• [WRITTEN TASK A] In the news item about the Carnegie takeover, translate this sentence into Spanish: "The Commission pointed out in particular the speed at which decisions were made and the fact that the owners had to bear the cost, according to a press release from Riksgälden."
--- TEXT BLOCK Enclosed Below ---
EU supports Carnegie takeover by government

The Swedish National Debt Office's (Riksgälden) controversial takeover of investment bank Carnegie in 2008 has been given the green light by the European Commission.

Many, including politicians and the disappointed owner, had critised how the state, through the Debt Office, took over ailing Carnegie Investment Bank.

However, the European Commission said on Wednesday that it has finally granted final clearance under EU state aid rules to Swedish aid for the restructuring of the bank. The Commission pointed out in particular the speed at which decisions were made and the fact that the owners had to bear the cost, according to a press release from Riksgälden.

It also highlighted the Debt Office’s prompt action and resolution of problems with Carnegie as an example of effective restructuring without creating undue distortions of competition.
--- End of Enclosed TEXT BLOCK ---
--- EXERCISE DATA Enclosed Below ---
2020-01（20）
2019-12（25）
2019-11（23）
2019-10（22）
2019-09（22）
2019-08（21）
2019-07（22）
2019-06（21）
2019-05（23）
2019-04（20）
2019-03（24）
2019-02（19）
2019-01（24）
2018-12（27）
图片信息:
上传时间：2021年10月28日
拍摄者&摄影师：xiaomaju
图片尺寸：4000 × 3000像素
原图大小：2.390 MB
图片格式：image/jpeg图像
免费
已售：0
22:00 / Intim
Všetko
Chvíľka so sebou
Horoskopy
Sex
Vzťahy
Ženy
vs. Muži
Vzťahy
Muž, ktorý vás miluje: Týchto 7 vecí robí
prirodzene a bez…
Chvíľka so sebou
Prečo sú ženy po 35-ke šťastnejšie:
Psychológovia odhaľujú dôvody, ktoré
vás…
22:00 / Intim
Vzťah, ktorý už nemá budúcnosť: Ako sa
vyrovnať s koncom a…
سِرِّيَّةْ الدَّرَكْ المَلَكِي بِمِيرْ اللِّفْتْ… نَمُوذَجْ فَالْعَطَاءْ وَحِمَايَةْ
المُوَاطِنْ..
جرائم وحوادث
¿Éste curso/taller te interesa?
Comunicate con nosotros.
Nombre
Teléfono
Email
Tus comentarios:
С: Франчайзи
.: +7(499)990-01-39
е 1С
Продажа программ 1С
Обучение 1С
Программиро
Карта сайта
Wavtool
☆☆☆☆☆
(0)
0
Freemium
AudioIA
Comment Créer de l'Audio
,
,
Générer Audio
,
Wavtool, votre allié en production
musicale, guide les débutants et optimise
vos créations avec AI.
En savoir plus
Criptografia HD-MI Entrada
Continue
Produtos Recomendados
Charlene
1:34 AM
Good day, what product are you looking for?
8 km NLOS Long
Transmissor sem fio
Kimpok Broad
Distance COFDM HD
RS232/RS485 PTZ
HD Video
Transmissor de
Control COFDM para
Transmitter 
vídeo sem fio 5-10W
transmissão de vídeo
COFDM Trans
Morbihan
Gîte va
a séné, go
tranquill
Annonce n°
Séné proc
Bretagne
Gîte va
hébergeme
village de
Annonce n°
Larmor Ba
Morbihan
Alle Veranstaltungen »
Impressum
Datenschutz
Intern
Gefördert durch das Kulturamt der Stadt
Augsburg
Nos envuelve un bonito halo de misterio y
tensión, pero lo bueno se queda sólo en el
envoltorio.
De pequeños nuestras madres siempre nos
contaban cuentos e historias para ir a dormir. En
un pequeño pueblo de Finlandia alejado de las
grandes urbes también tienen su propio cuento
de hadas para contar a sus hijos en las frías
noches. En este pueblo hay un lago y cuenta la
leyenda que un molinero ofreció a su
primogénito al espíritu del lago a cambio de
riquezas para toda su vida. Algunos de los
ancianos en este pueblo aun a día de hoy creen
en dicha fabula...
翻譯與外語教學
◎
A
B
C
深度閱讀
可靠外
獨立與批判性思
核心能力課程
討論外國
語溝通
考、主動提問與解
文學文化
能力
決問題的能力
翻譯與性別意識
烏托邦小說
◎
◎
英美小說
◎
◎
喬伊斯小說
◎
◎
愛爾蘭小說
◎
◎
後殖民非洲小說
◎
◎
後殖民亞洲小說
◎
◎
--- End of Enclosed EXERCISE DATA ---
• [WRITTEN TASK B] Lay out the lines of the records, from the first line through the line containing "Nos envuelve un bonito halo de misterio y", as a Markdown table with the columns Row and Line, leaving out blank lines.

• [WRITTEN REPLY A] La Comisión destacó en particular la rapidez con la que se tomaron las decisiones y el hecho de que los propietarios tuvieron que asumir el coste, según un comunicado de prensa de Riksgälden.

• [WRITTEN REPLY B]
| Row | Line |
|---|---|
| 1 | 2020-01（20） |
| 2 | 2019-12（25） |
| 3 | 2019-11（23） |
| 4 | 2019-10（22） |
| 5 | 2019-09（22） |
| 6 | 2019-08（21） |
| 7 | 2019-07（22） |
| 8 | 2019-06（21） |
| 9 | 2019-05（23） |
| 10 | 2019-04（20） |
| 11 | 2019-03（24） |
| 12 | 2019-02（19） |
| 13 | 2019-01（24） |
| 14 | 2018-12（27） |
| 15 | 图片信息: |
| 16 | 上传时间：2021年10月28日 |
| 17 | 拍摄者&摄影师：xiaomaju |
| 18 | 图片尺寸：4000 × 3000像素 |
| 19 | 原图大小：2.390 MB |
| 20 | 图片格式：image/jpeg图像 |
| 21 | 免费 |
| 22 | 已售：0 |
| 23 | 22:00 / Intim |
| 24 | Všetko |
| 25 | Chvíľka so sebou |
| 26 | Horoskopy |
| 27 | Sex |
| 28 | Vzťahy |
| 29 | Ženy |
| 30 | vs. Muži |
| 31 | Vzťahy |
| 32 | Muž, ktorý vás miluje: Týchto 7 vecí robí |
| 33 | prirodzene a bez… |
| 34 | Chvíľka so sebou |
| 35 | Prečo sú ženy po 35-ke šťastnejšie: |
| 36 | Psychológovia odhaľujú dôvody, ktoré |
| 37 | vás… |
| 38 | 22:00 / Intim |
| 39 | Vzťah, ktorý už nemá budúcnosť: Ako sa |
| 40 | vyrovnať s koncom a… |
| 41 | سِرِّيَّةْ الدَّرَكْ المَلَكِي بِمِيرْ اللِّفْتْ… نَمُوذَجْ فَالْعَطَاءْ وَحِمَايَةْ |
| 42 | المُوَاطِنْ.. |
| 43 | جرائم وحوادث |
| 44 | ¿Éste curso/taller te interesa? |
| 45 | Comunicate con nosotros. |
| 46 | Nombre |
| 47 | Teléfono |
| 48 | Email |
| 49 | Tus comentarios: |
| 50 | С: Франчайзи |
| 51 | .: +7(499)990-01-39 |
| 52 | е 1С |
| 53 | Продажа программ 1С |
| 54 | Обучение 1С |
| 55 | Программиро |
| 56 | Карта сайта |
| 57 | Wavtool |
| 58 | ☆☆☆☆☆ |
| 59 | (0) |
| 60 | 0 |
| 61 | Freemium |
| 62 | AudioIA |
| 63 | Comment Créer de l'Audio |
| 64 | , |
| 65 | , |
| 66 | Générer Audio |
| 67 | , |
| 68 | Wavtool, votre allié en production |
| 69 | musicale, guide les débutants et optimise |
| 70 | vos créations avec AI. |
| 71 | En savoir plus |
| 72 | Criptografia HD-MI Entrada |
| 73 | Continue |
| 74 | Produtos Recomendados |
| 75 | Charlene |
| 76 | 1:34 AM |
| 77 | Good day, what product are you looking for? |
| 78 | 8 km NLOS Long |
| 79 | Transmissor sem fio |
| 80 | Kimpok Broad |
| 81 | Distance COFDM HD |
| 82 | RS232/RS485 PTZ |
| 83 | HD Video |
| 84 | Transmissor de |
| 85 | Control COFDM para |
| 86 | Transmitter  |
| 87 | vídeo sem fio 5-10W |
| 88 | transmissão de vídeo |
| 89 | COFDM Trans |
| 90 | Morbihan |
| 91 | Gîte va |
| 92 | a séné, go |
| 93 | tranquill |
| 94 | Annonce n° |
| 95 | Séné proc |
| 96 | Bretagne |
| 97 | Gîte va |
| 98 | hébergeme |
| 99 | village de |
| 100 | Annonce n° |
| 101 | Larmor Ba |
| 102 | Morbihan |
| 103 | Alle Veranstaltungen » |
| 104 | Impressum |
| 105 | Datenschutz |
| 106 | Intern |
| 107 | Gefördert durch das Kulturamt der Stadt |
| 108 | Augsburg |
| 109 | Nos envuelve un bonito halo de misterio y |